**INFORMATION PROVIDED:**
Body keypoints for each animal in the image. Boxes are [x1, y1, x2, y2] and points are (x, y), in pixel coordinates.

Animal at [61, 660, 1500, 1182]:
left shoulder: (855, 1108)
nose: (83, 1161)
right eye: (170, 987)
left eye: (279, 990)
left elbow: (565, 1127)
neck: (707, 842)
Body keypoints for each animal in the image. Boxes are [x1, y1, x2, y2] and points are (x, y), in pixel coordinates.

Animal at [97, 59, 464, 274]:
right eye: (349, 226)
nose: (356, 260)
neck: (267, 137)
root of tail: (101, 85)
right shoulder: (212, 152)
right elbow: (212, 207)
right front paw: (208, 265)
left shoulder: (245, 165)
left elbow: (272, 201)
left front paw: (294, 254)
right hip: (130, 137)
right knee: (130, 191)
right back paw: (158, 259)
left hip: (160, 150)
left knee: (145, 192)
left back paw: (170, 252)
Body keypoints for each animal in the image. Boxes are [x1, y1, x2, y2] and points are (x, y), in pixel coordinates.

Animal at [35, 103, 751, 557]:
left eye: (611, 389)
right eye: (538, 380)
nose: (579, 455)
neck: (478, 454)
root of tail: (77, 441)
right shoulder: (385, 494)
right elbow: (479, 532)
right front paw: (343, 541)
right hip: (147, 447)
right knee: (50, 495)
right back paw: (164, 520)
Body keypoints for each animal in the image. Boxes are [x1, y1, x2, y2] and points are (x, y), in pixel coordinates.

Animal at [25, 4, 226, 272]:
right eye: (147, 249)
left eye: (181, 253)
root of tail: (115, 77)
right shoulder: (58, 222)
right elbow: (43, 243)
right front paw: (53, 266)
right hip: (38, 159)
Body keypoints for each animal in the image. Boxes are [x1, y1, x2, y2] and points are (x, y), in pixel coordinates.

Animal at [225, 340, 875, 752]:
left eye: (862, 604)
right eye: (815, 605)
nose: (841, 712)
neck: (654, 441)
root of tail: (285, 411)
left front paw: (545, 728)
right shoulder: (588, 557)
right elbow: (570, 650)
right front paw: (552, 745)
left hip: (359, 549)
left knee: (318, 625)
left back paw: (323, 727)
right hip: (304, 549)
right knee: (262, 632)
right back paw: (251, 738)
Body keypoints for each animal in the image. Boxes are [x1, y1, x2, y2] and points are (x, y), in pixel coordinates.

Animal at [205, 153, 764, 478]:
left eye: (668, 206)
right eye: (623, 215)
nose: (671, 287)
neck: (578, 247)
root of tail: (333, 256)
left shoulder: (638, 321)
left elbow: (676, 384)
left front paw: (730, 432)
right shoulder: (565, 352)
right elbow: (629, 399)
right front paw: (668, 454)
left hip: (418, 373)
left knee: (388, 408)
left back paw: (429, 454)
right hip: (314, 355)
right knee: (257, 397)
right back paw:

**EXERCISE DETAILS:** Would you reproduce the entire listing, keeping every line as it is?

**REPLY TO THE TASK:**
Body keypoints for each animal in the image. Boxes are [x1, y1, x2, y2] and points are (x, y), in pixel coordinates.

Animal at [61, 660, 1500, 1182]:
left shoulder: (855, 1108)
nose: (83, 1161)
right eye: (170, 987)
left eye: (279, 990)
left elbow: (565, 1127)
neck: (707, 842)
Body keypoints for each animal in the image. Boxes are [x1, y1, x2, y2] and points are (x, y), in pixel coordinates.

Animal at [97, 59, 464, 274]:
right eye: (349, 226)
nose: (356, 260)
neck: (267, 137)
root of tail: (101, 85)
right shoulder: (212, 152)
right elbow: (212, 207)
right front paw: (208, 265)
left shoulder: (245, 165)
left elbow: (272, 201)
left front paw: (294, 254)
right hip: (130, 137)
right knee: (130, 191)
right back paw: (158, 259)
left hip: (160, 150)
left knee: (145, 192)
left back paw: (170, 252)
Body keypoints for each animal in the image. Boxes are [x1, y1, x2, y2] and points are (x, y), in pixel coordinates.

Animal at [35, 103, 751, 557]:
left eye: (611, 389)
right eye: (538, 380)
nose: (579, 455)
neck: (478, 454)
root of tail: (77, 441)
right shoulder: (385, 494)
right elbow: (479, 532)
right front paw: (343, 541)
right hip: (147, 447)
right knee: (50, 495)
right back paw: (164, 520)
Body keypoints for each animal in the image. Boxes are [x1, y1, x2, y2] and points are (x, y), in pixel coordinates.

Animal at [25, 4, 226, 272]:
right eye: (147, 249)
left eye: (181, 253)
root of tail: (115, 77)
right shoulder: (58, 222)
right elbow: (43, 243)
right front paw: (53, 266)
right hip: (38, 159)
Body keypoints for each animal in the image. Boxes are [x1, y1, x2, y2] and points are (x, y), in pixel coordinates.

Animal at [225, 340, 875, 752]:
left eye: (862, 604)
right eye: (815, 605)
nose: (841, 712)
neck: (654, 441)
root of tail: (285, 411)
left front paw: (545, 728)
right shoulder: (588, 557)
right elbow: (570, 650)
right front paw: (552, 745)
left hip: (359, 549)
left knee: (318, 625)
left back paw: (323, 727)
right hip: (304, 549)
right knee: (262, 632)
right back paw: (251, 738)
Body keypoints for each animal in the image. Boxes are [x1, y1, x2, y2] and points are (x, y), in pixel coordinates.

Animal at [205, 153, 764, 478]:
left eye: (668, 206)
right eye: (623, 215)
nose: (671, 287)
neck: (578, 247)
root of tail: (333, 256)
left shoulder: (638, 321)
left elbow: (676, 384)
left front paw: (730, 432)
right shoulder: (565, 352)
right elbow: (629, 399)
right front paw: (668, 454)
left hip: (418, 373)
left knee: (388, 408)
left back paw: (429, 454)
right hip: (314, 355)
right knee: (257, 397)
right back paw:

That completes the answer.